These primitive clothes were either tied up or wrapped around the bodies as people went foraging for food.

Needles and threads
Some 19,000 years ago, evidence of needles made of bones and ivory were found. Around 6,000 years ago, woven textiles (linen) were found in Egypt as well as evidence of silk culture in China 5,000 years ago.

This marked the early beginning of dress-making.

Silk road
This was the series of ancient trade routes between China and countries in Asia Minor. The trading between them played a significant role in the development of civilization in China, India, Mesopotamia, Egypt, including Rome.

Classic clothes
In Greece, clothes were simple lengths of wool or linen secured at the shoulders with sashes used as belts. Peplos was a loose ankle-length robe worn by women while chlamys was knee-length robes worn by the men. Both were covered with a loose cloak called himation.

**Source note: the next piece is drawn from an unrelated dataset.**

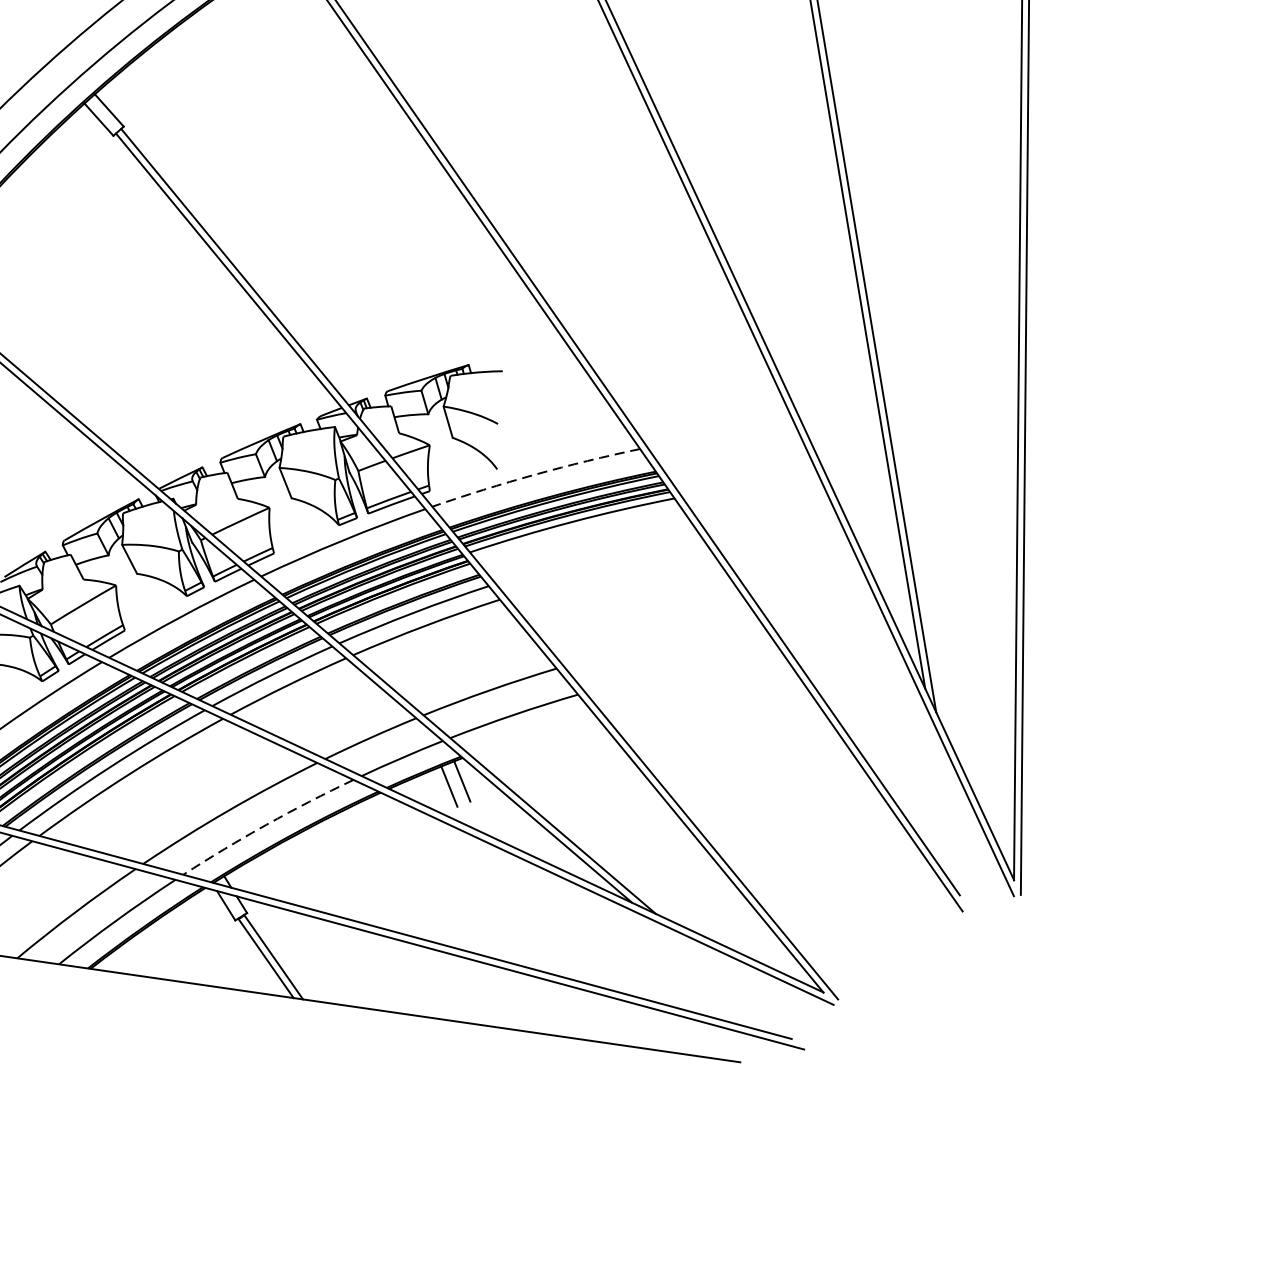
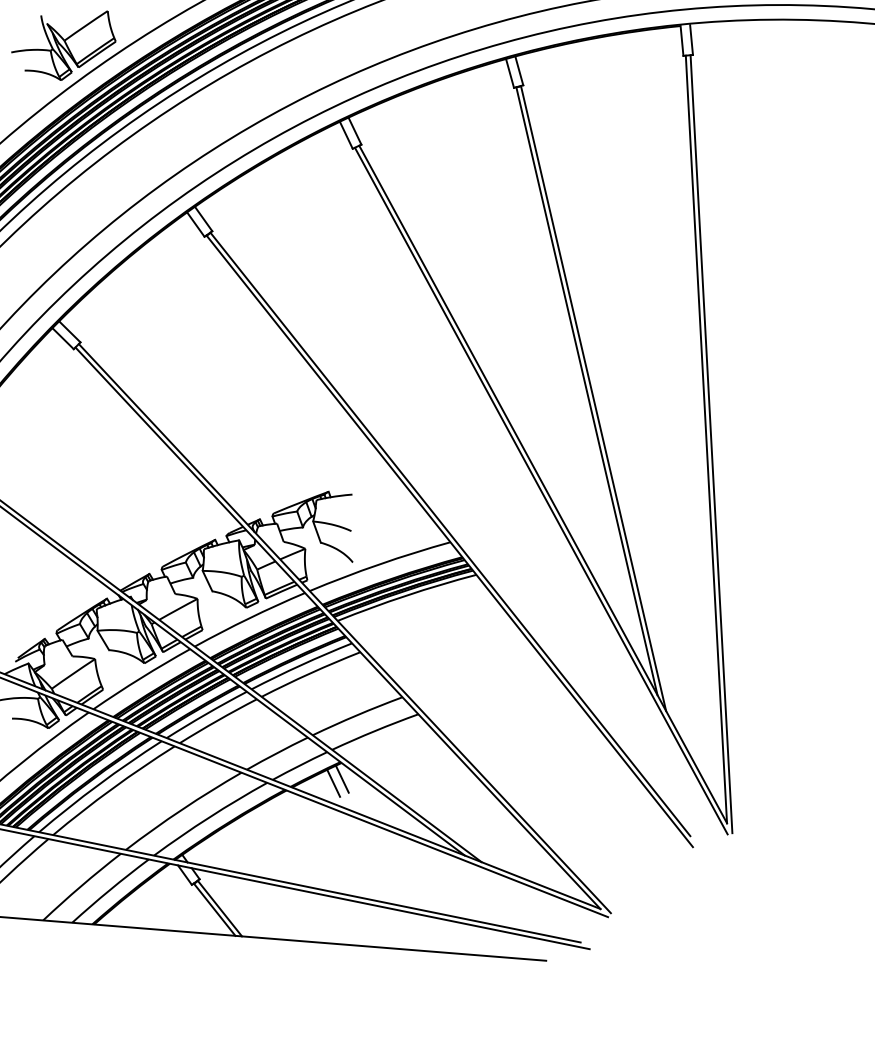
arc: (535, 474) -> (379, 564), dashed -> solid
arc: (266, 824) -> (209, 817), dashed -> solid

The toga in Rome was an unsewn length of cloth draped on the body over a simple tunic.
This tunic is held together at the shoulders and at the sides.

Medieval Europe
By this time, there had been improvements on the quality of clothes. The Byzantines dressed themselves with richly patterned, embroidered cloths draped over a tunica, the replacement of the toga.

Early medieval Europeans either took to the short tunics with leggings of the invading population (Franks, Anglo-Saxons, and Visigoths) or to the longer Roman tunics.

Cotton and silk as well as dyed linen were popular alongside the old wool.